* **PROBLEM STATEMENT**: Check every line of the material below for the string "opacity". State how many lines have it.

* **DATASET RECORDS**:
# # #
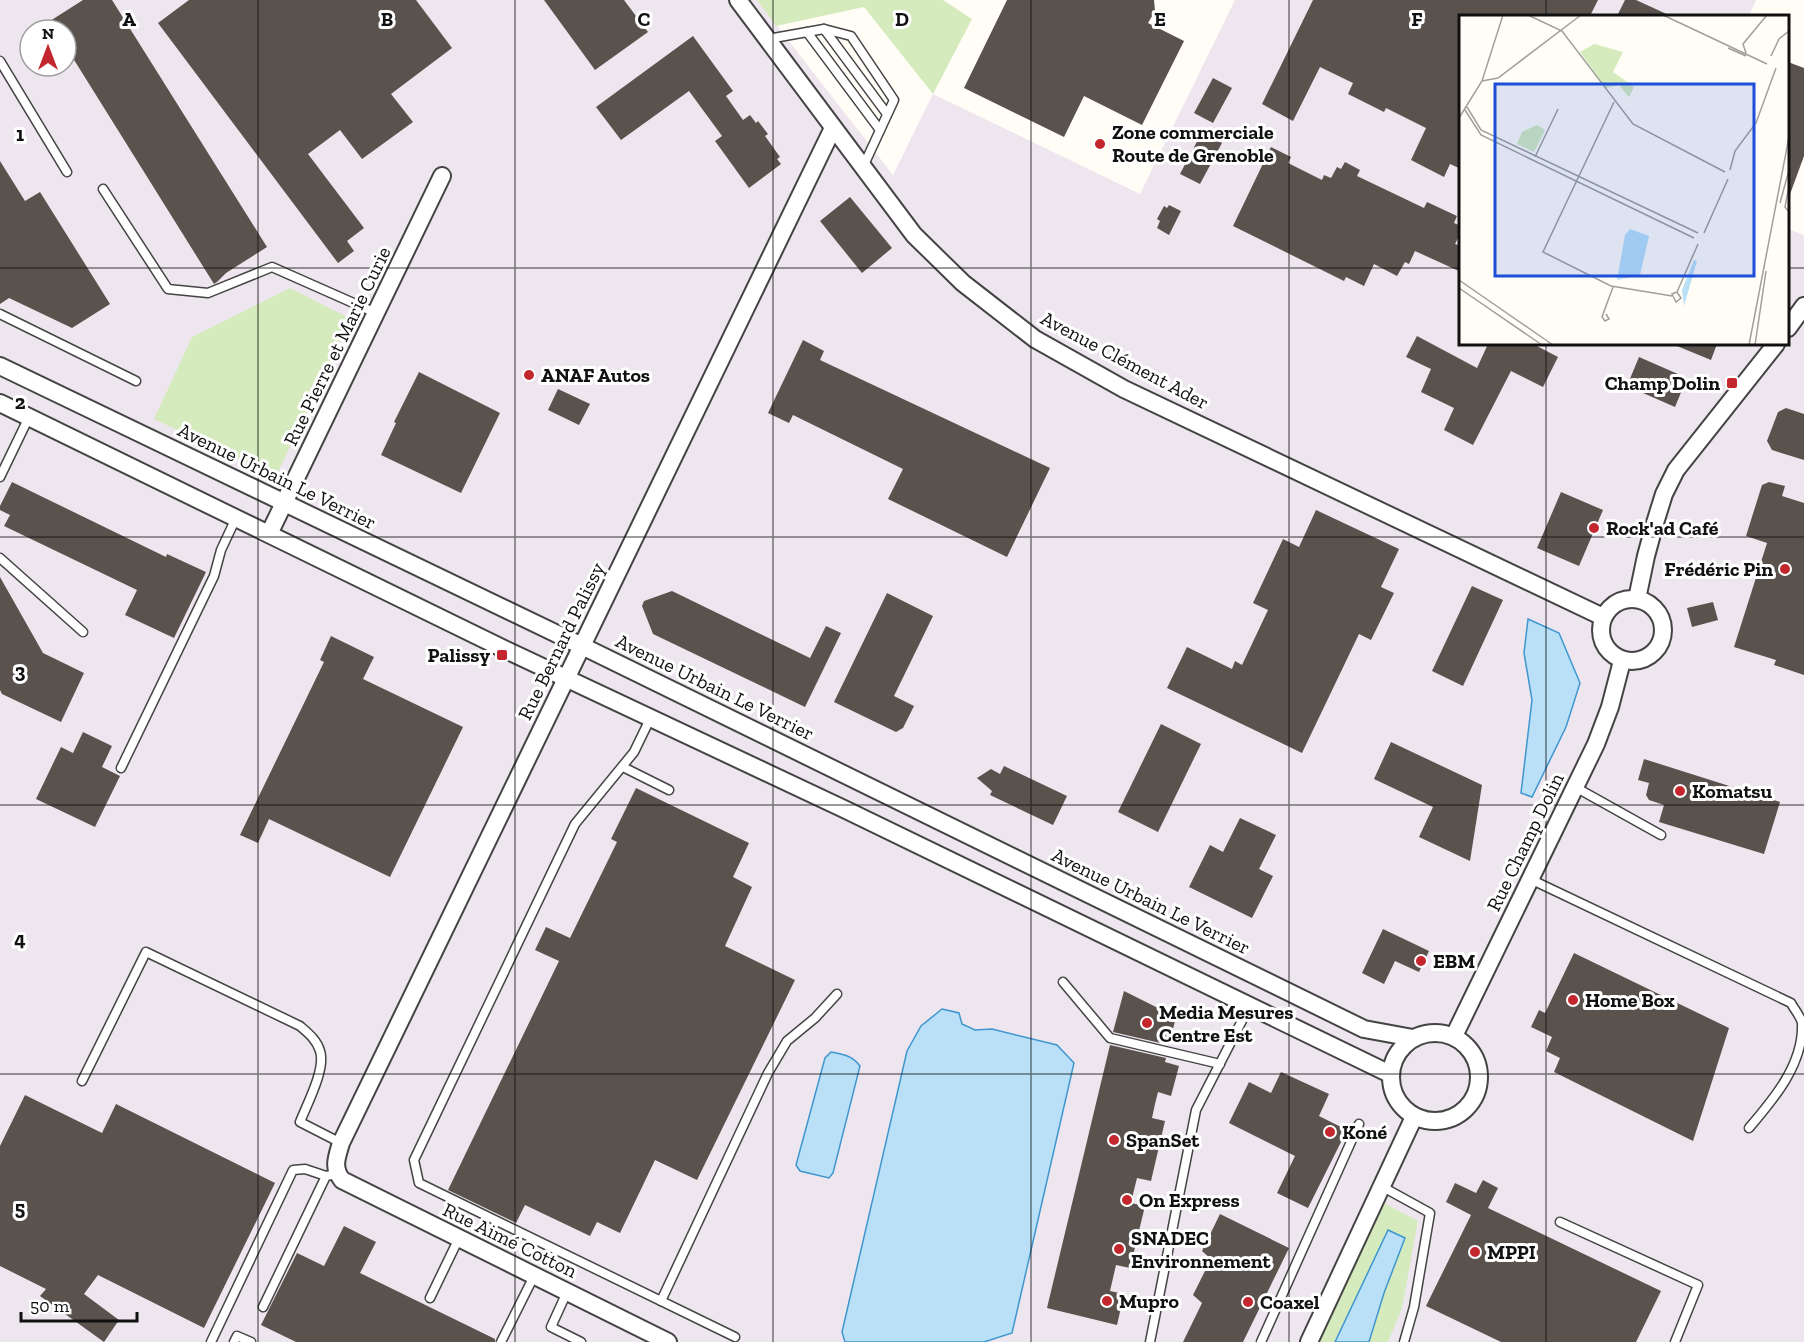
<svg xmlns="http://www.w3.org/2000/svg" width="1804" height="1342" font-family="'Zilla Slab',serif">
<style>
.industrial{fill:#eee6ef;fill-rule:evenodd}
.green{fill:#d5ebbd}
.water{fill:#b9e0f7;stroke:#3f96cf;stroke-width:1.5}
.building{fill:#5a524d}
.lines{fill:none;stroke-linecap:round;stroke-linejoin:round}
.service-casing{stroke:#444;stroke-width:11}
.minor-casing{stroke:#444;stroke-width:20}
.service{stroke:#fff;stroke-width:8}
.minor{stroke:#fff;stroke-width:16}
.grid{fill:none;stroke:#111;stroke-width:1.5;stroke-opacity:0.55}
.poi-dot{fill:#c4262e;stroke:#fff;stroke-width:2}
.labels{text-anchor:middle;dominant-baseline:central;stroke-width:6;stroke-linejoin:round;paint-order:stroke}
.poi-label{font-size:20px;font-weight:bold;fill:#111;stroke:#fff;text-anchor:start}
.street-label{font-size:20px;fill:#111;stroke:#fff}
.inset-road{fill:none;stroke:#a09f9a;stroke-width:1.5}
.view{fill:#1d4ed8;fill-opacity:0.15;stroke:#1d4ed8;stroke-width:3}
.inset-edge{fill:none;stroke:#111;stroke-width:3}
.grid-label{font-size:20px;text-anchor:middle;font-weight:bold;fill:#111;stroke:#fff;stroke-width:6;stroke-linejoin:round;paint-order:stroke}
</style>
<rect width="100%" height="100%" fill="#fffdf5"/>
<!-- industrial -->
<path class="industrial" d="M0,0h757l136,175 40,-81 207,100 95,-194h521l-7,16h-289v328h328v-115l16,6v1107h-1804zM30,30h36v36h-36z"/>
<!-- green -->
<g class="green">
<polygon points="757,0 943,0 972,19 933,94 864,7 776,26"/>
<polygon points="290,288 351,319 276,476 154,419 192,337"/>
<polygon points="1384,1203 1418,1221 1402,1308 1388,1342 1317,1342"/>
</g>
<!-- water -->
<g class="water">
<polygon points="1528,619 1559,633 1580,683 1566,727 1532,797 1521,793 1532,700 1524,653"/>
<polygon points="942,1009 959,1013 962,1024 975,1030 992,1029 1057,1045 1074,1063 1012,1333 984,1342 845,1342 842,1332 907,1051 921,1026"/>
<path d="M831,1052c12,2 22,4 29,14l-27,107 -4,5 -29,-7 -4,-6 29,-107z"/>
<polygon points="1388,1230 1405,1238 1384,1293 1369,1342 1335,1342"/>
</g>
<!-- building -->
<g class="building">
<polygon points="83,0 112,0 267,247 226,273 217,282 214,284 66,47 66,30 55,30 50,21"/>
<polygon points="189,0 416,0 452,48 391,94 413,122 362,159 340,130 308,154 364,228 347,241 354,251 338,263 158,23"/>
<polygon points="544,0 624,0 648,32 595,70"/>
<polygon points="1007,0 1154,0 1155,11 1148,23 1184,41 1142,125 1084,96 1064,137 964,88"/>
<polygon points="1313,0 1598,0 1590,16 1461,16 1461,169 1450,164 1444,177 1411,160 1426,128 1386,108 1384,112 1348,94 1353,83 1320,67 1293,121 1262,104"/>
<polygon points="1625,0 1636,0 1671,16 1617,16"/>
<polygon points="693,36 733,91 726,96 743,120 750,115 756,123 758,121 768,134 765,136 780,157 777,159 781,164 749,188 715,141 722,136 689,91 621,140 596,107"/>
<polygon points="1788,62 1804,68 1804,156 1789,197"/>
<polygon points="1213,78 1232,88 1213,123 1194,113"/>
<polygon points="1202,132 1222,143 1200,184 1180,174"/>
<polygon points="1271,147 1291,157 1288,163 1322,180 1324,175 1331,178 1337,167 1341,169 1345,162 1360,170 1357,176 1424,208 1427,202 1457,216 1454,223 1461,226 1461,232 1455,244 1461,246 1461,272 1415,251 1409,264 1405,262 1397,276 1374,264 1364,286 1346,277 1344,281 1233,226"/>
<polygon points="0,161 25,201 40,192 110,304 72,328 9,298 0,304"/>
<polygon points="850,197 892,248 862,273 820,221"/>
<polygon points="1169,205 1181,211 1169,235 1157,228 1160,221 1157,219 1164,206 1167,208"/>
<polygon points="1417,336 1477,368 1488,344 1533,344 1558,357 1543,387 1511,371 1473,445 1444,430 1454,408 1421,392 1431,369 1406,357"/>
<polygon points="803,340 824,351 820,360 1050,468 1007,557 888,499 903,469 793,415 789,423 768,413"/>
<polygon points="1672,344 1717,344 1711,360"/>
<polygon points="1639,357 1687,378 1675,407 1627,386"/>
<polygon points="419,372 500,413 461,493 381,455 396,423 394,422"/>
<polygon points="558,389 590,404 579,425 548,410"/>
<polygon points="1786,408 1804,414 1804,460 1772,450 1767,441 1778,412"/>
<polygon points="12,482 166,557 167,554 206,572 174,638 125,615 137,590 4,526 10,515 0,510 0,506"/>
<polygon points="1769,482 1785,486 1782,496 1804,503 1804,675 1774,665 1776,660 1734,647 1767,543 1746,536 1762,485"/>
<polygon points="1561,492 1603,510 1579,566 1537,548"/>
<polygon points="1316,510 1399,549 1381,587 1394,593 1371,640 1359,634 1302,753 1167,688 1187,647 1232,669 1235,661 1242,665 1268,610 1253,603 1283,539 1299,547"/>
<polygon points="0,577 43,653 84,673 61,722 2,694 0,690"/>
<polygon points="1472,586 1503,600 1463,686 1432,671"/>
<polygon points="672,591 810,658 826,626 841,633 805,707 653,634 642,606 644,601"/>
<polygon points="887,593 933,616 894,696 914,706 903,728 896,732 834,702"/>
<polygon points="1713,602 1718,620 1692,627 1687,608"/>
<polygon points="331,636 374,657 363,679 463,727 390,877 269,819 258,843 240,835 324,662 320,660"/>
<polygon points="1161,724 1201,744 1158,832 1118,812"/>
<polygon points="83,732 112,746 102,767 120,776 95,827 36,799 61,747 73,753"/>
<polygon points="1391,742 1482,785 1470,861 1419,837 1433,807 1374,779"/>
<polygon points="1644,759 1780,802 1764,854 1659,822 1664,805 1649,800 1646,795 1649,783 1638,780"/>
<polygon points="1004,766 1067,796 1053,825 990,795 992,791 977,778 991,769 1000,774"/>
<polygon points="636,788 749,843 733,877 752,887 725,946 795,980 697,1180 655,1160 620,1233 597,1222 590,1236 525,1205 516,1223 448,1190 559,961 535,950 546,927 570,938 617,842 611,839"/>
<polygon points="1240,818 1276,835 1259,869 1273,876 1252,918 1189,887 1210,845 1223,852"/>
<polygon points="1383,929 1429,951 1419,972 1395,961 1384,984 1362,973"/>
<polygon points="1574,953 1729,1028 1693,1141 1554,1072 1560,1058 1546,1051 1552,1037 1531,1027 1539,1010 1545,1013"/>
<polygon points="1124,991 1176,1017 1169,1045 1113,1032"/>
<polygon points="1110,1045 1166,1058 1165,1062 1179,1066 1171,1096 1158,1092 1155,1104 1152,1118 1165,1121 1151,1181 1137,1178 1134,1190 1131,1203 1145,1206 1130,1268 1116,1265 1110,1291 1124,1294 1117,1325 1047,1308"/>
<polygon points="1281,1072 1329,1094 1319,1116 1347,1130 1308,1208 1277,1193 1295,1156 1229,1123 1249,1082 1271,1093"/>
<polygon points="25,1095 102,1133 116,1104 275,1183 204,1328 98,1275 84,1294 119,1320 104,1342 40,1296 46,1289 0,1266 0,1146"/>
<polygon points="1483,1180 1498,1188 1488,1208 1661,1291 1636,1342 1501,1342 1426,1306 1471,1215 1446,1202 1455,1183 1476,1193"/>
<polygon points="1220,1214 1289,1248 1243,1342 1183,1342 1202,1303 1193,1295 1211,1259 1202,1251"/>
<polygon points="344,1226 376,1242 360,1273 495,1339 495,1342 296,1342 261,1325 297,1253 324,1266"/>
</g>
<g class="lines">
<defs>
<g id="service">
<polyline points="824,29 887,114"/>
<polyline points="807,32 880,130"/>
<polyline points="768,39 824,29 851,36 894,100 863,167"/>
<polyline points="0,61 67,172"/>
<polyline points="103,189 168,289 208,293 272,267 376,313"/>
<polyline points="0,314 136,381"/>
<polyline points="0,477 29,417"/>
<polyline points="0,558 83,632"/>
<polyline points="650,719 634,752 575,824 414,1160 419,1183 735,1337"/>
<polyline points="623,767 669,790"/>
<polyline points="121,768 214,576 221,550 236,518"/>
<polyline points="1575,787 1661,835"/>
<path d="M1530,879l261,124c3,6 10,14 11,20 2,41 -29,77 -53,105"/>
<polyline points="1063,982 1110,1038 1220,1064"/>
<path d="M82,1081l64,-129 154,74c8,7 17,14 20,25 6,18 -13,53 -20,71l41,21"/>
<polyline points="1381,1186 1430,1213 1414,1307 1404,1342"/>
<polyline points="1560,1222 1698,1285 1675,1342"/>
<polyline points="567,1292 551,1327 581,1342"/>
<polyline points="430,1298 459,1238"/>
<polyline points="661,1301 768,1073 787,1041 815,1018 837,994"/>
<polyline points="263,1307 326,1176 331,1175"/>
<polyline points="211,1342 293,1170 305,1169 326,1176"/>
<polyline points="234,1342 237,1336 251,1342"/>
<polyline points="501,1342 534,1276"/>
<polyline points="1150,1342 1196,1110 1249,1007"/>
<polyline points="1261,1342 1359,1124"/>
</g>
<g id="minor">
<polyline points="738,0 914,235 963,283 1035,339 1124,389 1603,617"/>
<polyline points="1788,328 1804,306"/>
<polyline points="0,366 582,646 1364,1029 1413,1038"/>
<polyline points="0,403 504,649 844,809 1390,1074"/>
<polyline points="269,534 442,176"/>
<circle cx="1632" cy="630" r="31"/>
<polyline points="1637,599 1646,556 1655,523 1664,494 1676,470 1776,344"/>
<circle cx="1435" cy="1077" r="44"/>
<polyline points="1454,1036 1596,744 1610,707 1622,661"/>
<path d="M668,1342l-326,-162c-10,-13 -5,-23 -1,-37l492,-1015"/>
<polyline points="1309,1342 1414,1117"/>
</g>
</defs>
<!-- service casing -->
<use href="#service" class="service-casing"/>
<!-- minor casing -->
<use href="#minor" class="minor-casing"/>
<!-- service -->
<use href="#service" class="service"/>
<!-- minor -->
<use href="#minor" class="minor"/>
</g>
<!-- grid -->
<path class="grid" d="M258,0v1342M515,0v1342M773,0v1342M1031,0v1342M1289,0v1342M1546,0v16M0,268h1460M1788,268h16M1546,344v998M0,537h1804M0,805h1804M0,1074h1804"/>
<!-- markers -->
<g class="poi-dot">
<circle cx="1100" cy="144" r="6"/>
<circle cx="529" cy="375" r="6"/>
<rect x="1726" y="377" width="12" height="12" rx="3"/>
<circle cx="1594" cy="528" r="6"/>
<circle cx="1785" cy="569" r="6"/>
<rect x="496" y="649" width="12" height="12" rx="3"/>
<circle cx="1680" cy="791" r="6"/>
<circle cx="1421" cy="961" r="6"/>
<circle cx="1573" cy="1000" r="6"/>
<circle cx="1147" cy="1023" r="6"/>
<circle cx="1330" cy="1132" r="6"/>
<circle cx="1114" cy="1140" r="6"/>
<circle cx="1127" cy="1200" r="6"/>
<circle cx="1119" cy="1249" r="6"/>
<circle cx="1475" cy="1252" r="6"/>
<circle cx="1107" cy="1301" r="6"/>
<circle cx="1248" cy="1302" r="6"/>
</g>
<g class="labels">
<!-- poi labels -->
<g class="poi-label">
<text x="1112" y="132">Zone commerciale<tspan x="1112" dy="23">Route de Grenoble</tspan></text>
<text x="541" y="375">ANAF Autos</text>
<text x="1720" y="383" text-anchor="end">Champ Dolin</text>
<text x="1606" y="528">Rock'ad Café</text>
<text x="1773" y="569" text-anchor="end">Frédéric Pin</text>
<text x="490" y="655" text-anchor="end">Palissy</text>
<text x="1692" y="791">Komatsu</text>
<text x="1433" y="961">EBM</text>
<text x="1585" y="1000">Home Box</text>
<text x="1159" y="1012">Media Mesures<tspan x="1159" dy="23">Centre Est</tspan></text>
<text x="1342" y="1132">Koné</text>
<text x="1126" y="1140">SpanSet</text>
<text x="1139" y="1200">On Express</text>
<text x="1131" y="1238">SNADEC<tspan x="1131" dy="23">Environnement</tspan></text>
<text x="1487" y="1252">MPPI</text>
<text x="1119" y="1301">Mupro</text>
<text x="1260" y="1302">Coaxel</text>
</g>
<!-- street labels -->
<g class="street-label">
<text transform="translate(337 346) rotate(-64)">Rue Pierre et Marie Curie</text>
<text transform="translate(1125 360) rotate(28)">Avenue Clément Ader</text>
<text transform="translate(277 476) rotate(26)">Avenue Urbain Le Verrier</text>
<text transform="translate(561 641) rotate(-64)">Rue Bernard Palissy</text>
<text transform="translate(715 687) rotate(26)">Avenue Urbain Le Verrier</text>
<text transform="translate(1525 842) rotate(-64)">Rue Champ Dolin</text>
<text transform="translate(1151 901) rotate(26)">Avenue Urbain Le Verrier</text>
<text transform="translate(510 1240) rotate(26)">Rue Aimé Cotton</text>
</g>
</g>
<!-- overview -->
<g transform="translate(1459 15)">
<rect width="330" height="330" fill="#fffdf5"/>
<path d="M135,29l29,8 -10,20 21,15 -5,10 -10,-12 -13,3 -26,-36zM78,110l8,5 -11,22 -17,-8 5,-12z" fill="#d5ebbd"/>
<path d="M171,214l19,7 -9,39 -23,5 8,-45zM235,245l3,1 -13,45 -2,-16z" fill="#b9e0f7"/>
<path class="inset-road" d="M69,0l34,16 71,93 92,48M204,0l104,49M269,33l18,8M287,38l-3,-9 24,-29M312,41l8,-17 10,-8M23,66l16,-3 83,-63M155,87l-71,150 68,34 61,10M8,92l14,23 217,103M6,95l16,25 213,103M0,103l23,-37 21,-66M76,142l23,-48M271,155l5,-19 21,-28 20,-55M330,171l-4,21 4,5M321,188l9,-33M245,218l24,-54M0,265l94,65M0,273l83,57M218,277l4,6 -5,4 -4,-8 5,-2 21,-48M147,299l3,5 -4,2 -3,-4 11,-30M290,330l40,-208M296,330l11,-74"/>
<path class="view" d="M36,69h259v192h-259z"/>
<rect width="330" height="330" class="inset-edge"/>
</g>
<g class="grid-label">
<text x="129" y="26">A</text>
<text x="387" y="26">B</text>
<text x="644" y="26">C</text>
<text x="902" y="26">D</text>
<text x="1160" y="26">E</text>
<text x="1417" y="26">F</text>
<text x="20" y="141">1</text>
<text x="20" y="409">2</text>
<text x="20" y="678">3</text>
<text x="20" y="946">4</text>
<text x="20" y="1215">5</text>
</g>
<!-- north arrow -->
<g transform="translate(48 48)"><circle r="28" fill="#ffffff" stroke="#a0a0a0" stroke-width="1.5"/>
<path d="M0-4.5L10 22L0 15L-10 22Z" fill="#c4262e"/>
<text y="-9" font-size="16" font-weight="bold" text-anchor="middle" fill="#111111">N</text>
</g>
<!-- scale -->
<path d="M21 1312v9h116v-9" fill="none" stroke="#111111" stroke-width="3"/>
<text x="30" y="1312" font-size="18" fill="#111111" stroke="#ffffff" stroke-width="4.5" paint-order="stroke">50 m</text>
</svg>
# # #
* **RESPONSE BOX**: 2